Thanks @nithinj the diagram helps a lot. I do think that you should change the text to talk more about the new protocol and IS_ messages than the old one. Right now, the headings in your design are about the old protocol and IS_ messages, I’d suggest that you instead put the new IS_ messages as headings and describe what they do and which old IS_ messages they replace.
added more explanation. I’ve kept the old messages as they are not being removed from the protocol but only from initial dialogue exchange. please have a look.
Hi, sorry for the late reply, someone brought the PR to my attention, and I have design questions:
How will the current IS_HELLO_NO_INVENTORY be handled? Or is every Cray X series login_node mom going to send all of the same compute node information to a server?
The design says “Mom will attempt to connect every 64 seconds in the worst case”
Is this value configurable? How is the interval determined?
For failover the design says “Mom will be treating two of the servers in its list with equal precedence and will be sending hello randomly to one of them.

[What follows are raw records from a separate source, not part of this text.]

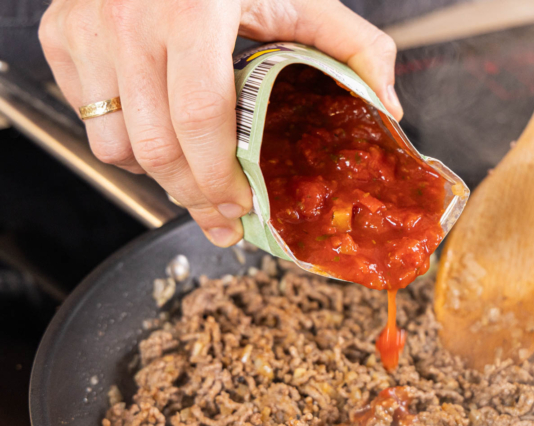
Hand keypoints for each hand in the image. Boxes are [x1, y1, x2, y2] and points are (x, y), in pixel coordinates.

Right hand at [39, 0, 402, 246]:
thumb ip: (355, 45)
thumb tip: (388, 105)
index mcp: (195, 10)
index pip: (200, 121)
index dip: (219, 179)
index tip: (240, 206)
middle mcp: (131, 19)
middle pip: (156, 148)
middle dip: (192, 196)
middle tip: (221, 213)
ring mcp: (89, 27)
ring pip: (116, 145)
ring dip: (158, 173)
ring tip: (193, 173)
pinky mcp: (61, 35)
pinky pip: (88, 118)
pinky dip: (123, 139)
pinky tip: (157, 129)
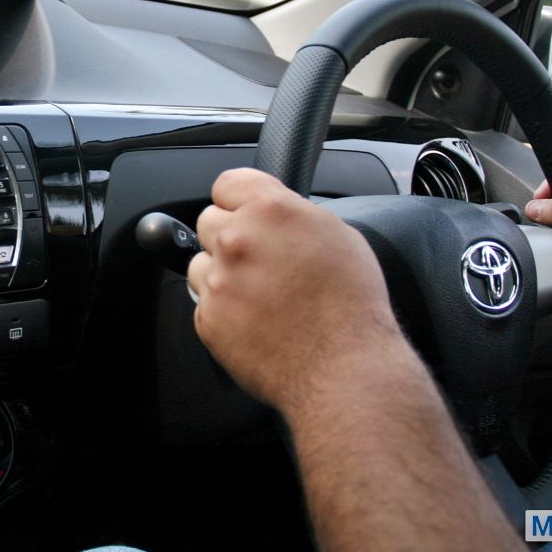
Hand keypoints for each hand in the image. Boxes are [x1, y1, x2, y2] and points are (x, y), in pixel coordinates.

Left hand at [187, 168, 406, 416]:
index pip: (227, 183)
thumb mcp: (337, 235)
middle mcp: (237, 239)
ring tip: (261, 296)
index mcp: (270, 210)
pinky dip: (224, 311)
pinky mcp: (208, 318)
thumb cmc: (350, 305)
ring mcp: (218, 280)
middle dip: (229, 235)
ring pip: (201, 263)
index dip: (238, 200)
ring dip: (221, 274)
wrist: (343, 368)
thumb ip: (294, 214)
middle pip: (208, 221)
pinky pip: (205, 303)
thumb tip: (274, 211)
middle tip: (260, 260)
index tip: (243, 212)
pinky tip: (256, 321)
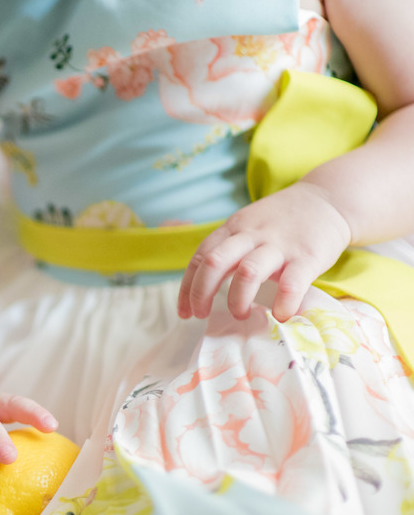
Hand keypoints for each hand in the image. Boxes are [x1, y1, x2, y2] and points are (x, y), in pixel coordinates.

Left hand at [177, 182, 352, 322]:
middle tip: (202, 315)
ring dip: (237, 300)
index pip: (200, 257)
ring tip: (241, 315)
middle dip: (201, 293)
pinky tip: (280, 315)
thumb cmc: (282, 221)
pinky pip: (291, 284)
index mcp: (233, 228)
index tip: (184, 312)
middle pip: (214, 263)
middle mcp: (252, 234)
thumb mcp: (248, 225)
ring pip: (247, 273)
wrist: (330, 199)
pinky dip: (282, 303)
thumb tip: (201, 287)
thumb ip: (227, 248)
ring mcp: (280, 245)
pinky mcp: (308, 256)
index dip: (187, 288)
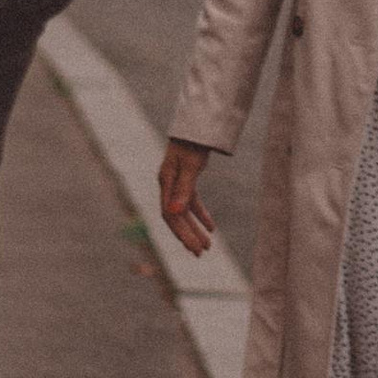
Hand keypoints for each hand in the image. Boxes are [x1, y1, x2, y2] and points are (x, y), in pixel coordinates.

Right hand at [159, 138, 215, 257]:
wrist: (196, 124)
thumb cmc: (193, 144)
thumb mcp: (191, 167)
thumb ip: (183, 189)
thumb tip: (174, 213)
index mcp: (166, 183)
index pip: (171, 216)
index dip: (182, 233)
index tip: (195, 248)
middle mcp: (168, 186)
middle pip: (176, 217)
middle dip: (189, 236)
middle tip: (201, 253)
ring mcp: (176, 183)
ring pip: (184, 212)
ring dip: (195, 229)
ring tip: (207, 246)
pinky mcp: (186, 180)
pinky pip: (191, 202)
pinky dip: (201, 215)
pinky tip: (211, 227)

It can receive a reply back only from the active server.”
How is the randomness determined? What if the MoM randomly keeps sending the hello to the non-active server? She will never get connected to the active server?
With Shasta and Kubernetes, I’m not sure what the incoming request from the MoM will look like to the server. All Moms might actually look like they are coming from “gateway” instead of the compute node. And on Shasta, each compute node will host an individual MoM, so it is important that each mom be recognized by the server.

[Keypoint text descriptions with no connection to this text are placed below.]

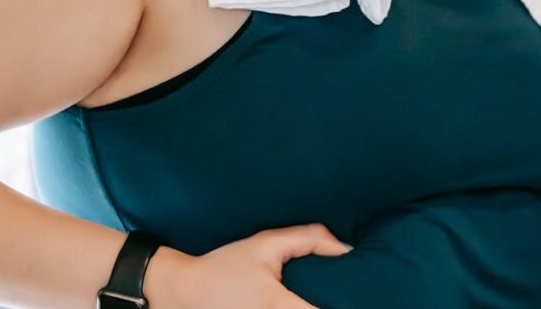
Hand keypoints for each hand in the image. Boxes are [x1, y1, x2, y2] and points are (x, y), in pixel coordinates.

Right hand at [152, 223, 352, 308]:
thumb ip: (309, 239)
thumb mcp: (265, 244)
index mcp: (277, 306)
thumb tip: (347, 249)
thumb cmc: (224, 266)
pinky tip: (302, 303)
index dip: (346, 305)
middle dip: (330, 305)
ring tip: (322, 299)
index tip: (359, 297)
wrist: (181, 291)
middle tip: (346, 296)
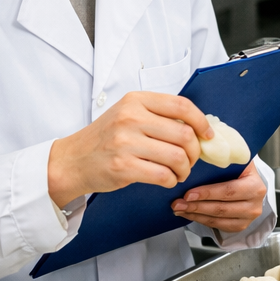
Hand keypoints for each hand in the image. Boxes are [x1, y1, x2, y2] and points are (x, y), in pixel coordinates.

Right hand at [48, 92, 212, 207]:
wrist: (72, 160)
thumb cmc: (106, 138)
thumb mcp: (129, 114)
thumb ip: (158, 115)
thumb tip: (198, 127)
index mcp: (136, 100)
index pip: (181, 106)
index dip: (201, 122)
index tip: (207, 135)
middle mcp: (131, 118)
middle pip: (184, 134)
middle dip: (195, 151)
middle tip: (192, 159)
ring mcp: (125, 142)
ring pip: (177, 157)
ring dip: (185, 168)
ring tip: (181, 171)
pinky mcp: (123, 166)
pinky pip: (163, 175)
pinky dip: (171, 180)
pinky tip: (168, 179)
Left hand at [171, 159, 267, 232]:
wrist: (250, 183)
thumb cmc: (240, 171)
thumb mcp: (237, 161)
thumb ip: (224, 156)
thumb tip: (201, 148)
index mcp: (255, 185)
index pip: (229, 190)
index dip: (207, 193)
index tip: (188, 193)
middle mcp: (254, 203)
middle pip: (221, 207)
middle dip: (196, 205)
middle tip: (178, 202)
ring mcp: (248, 216)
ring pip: (217, 218)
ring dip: (195, 214)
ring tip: (179, 208)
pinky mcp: (240, 226)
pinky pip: (217, 225)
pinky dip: (200, 220)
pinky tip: (189, 213)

Thanks, Lisa for the response. Please find my answer below:
The server will elect only one inventory reporting mom using the present logic. Whether the server needs inventory or not is expressed using an integer field within the IS_REPLYHELLO message.

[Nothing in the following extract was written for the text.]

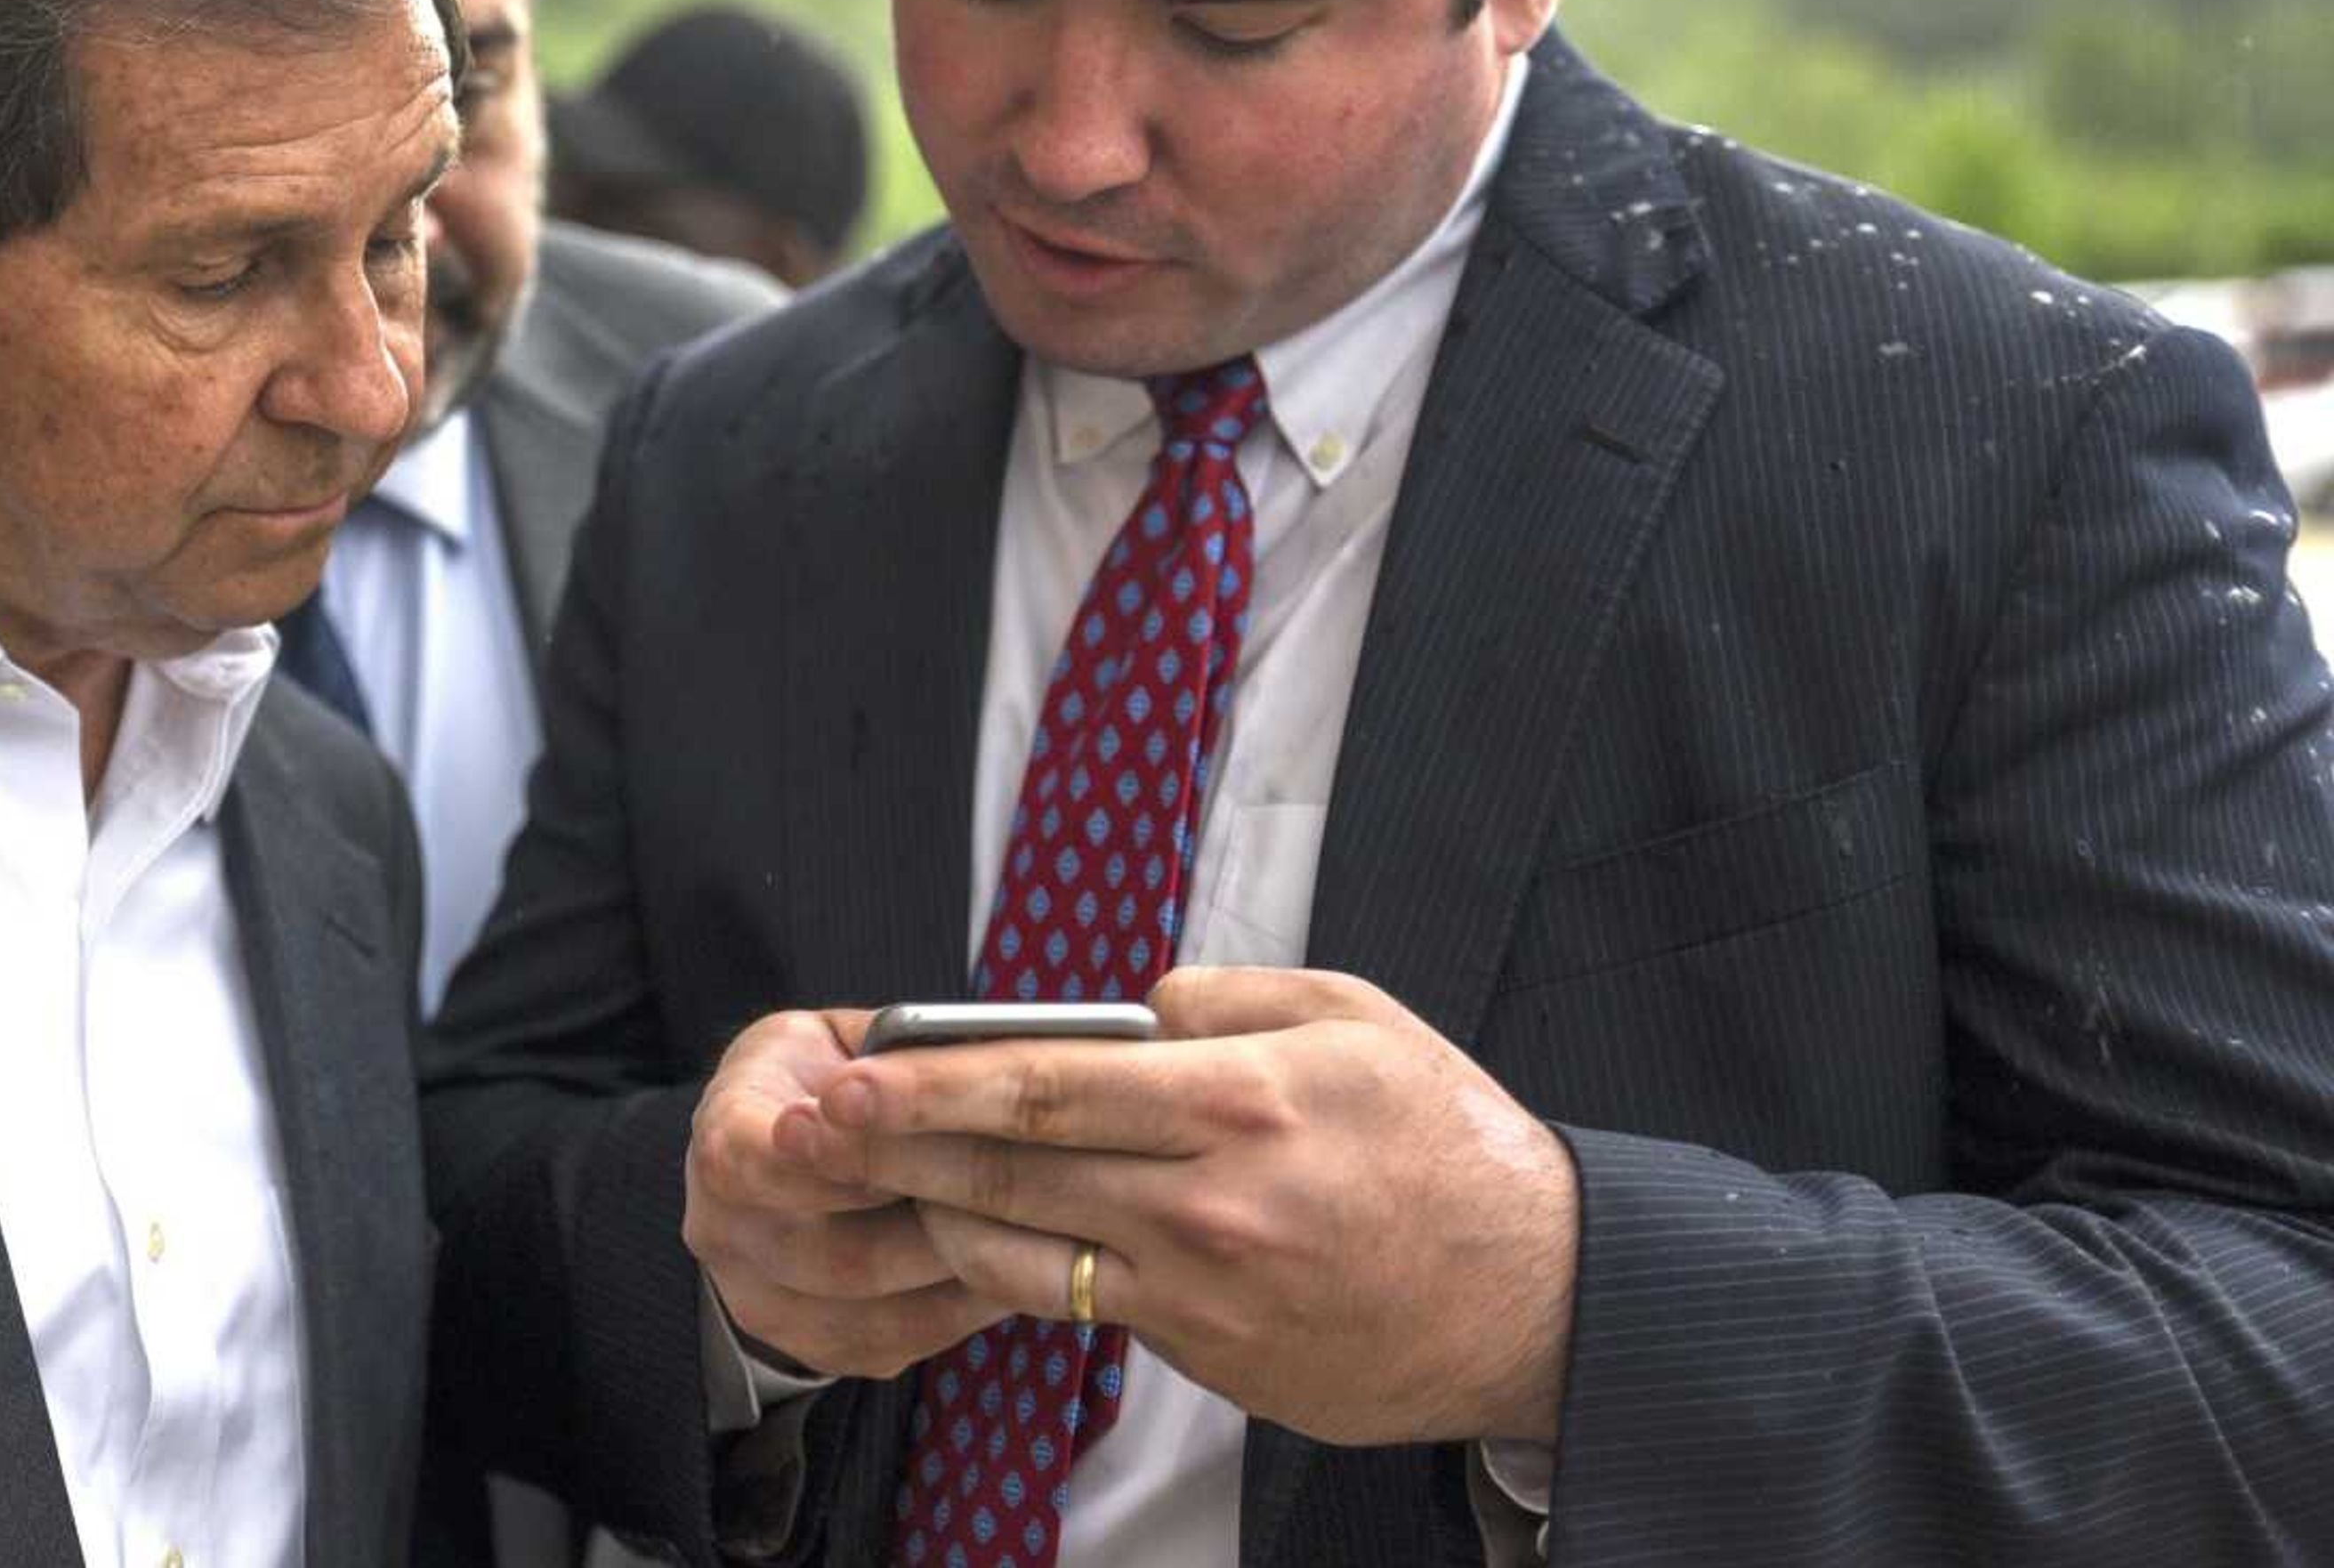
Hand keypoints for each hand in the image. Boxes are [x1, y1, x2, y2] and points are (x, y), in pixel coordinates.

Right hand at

The mom will start with shorter interval. Initially mom will attempt to reach the server every 1 sec. After a couple of attempts it will switch to a longer interval, double as that of the first try, 2 sec. It will exponentaily increase that until it reaches 64 seconds.
The pattern looks like: 1sec * 2 followed by 2sec * 4, 4sec * 8 and so on…
This is algorithmically determined and not configurable at the moment. However HUPing or restarting a mom will put this back to the initial state.
We use rand() function with modulo on number of servers available. rand() giving skewed results can waste a couple of attempts. But this should be okay as the initial bursts are quicker.
Today, server will use mom’s IP address to reach out to mom. The proposed mechanism does not make any further assumptions.
Except in the future with mult-server server will have to do reverse-DNS lookup to identify mom’s hostname from the incoming IP address. So it’s good if we can find this.
Thanks for the responses @nithinj. Sounds good to me.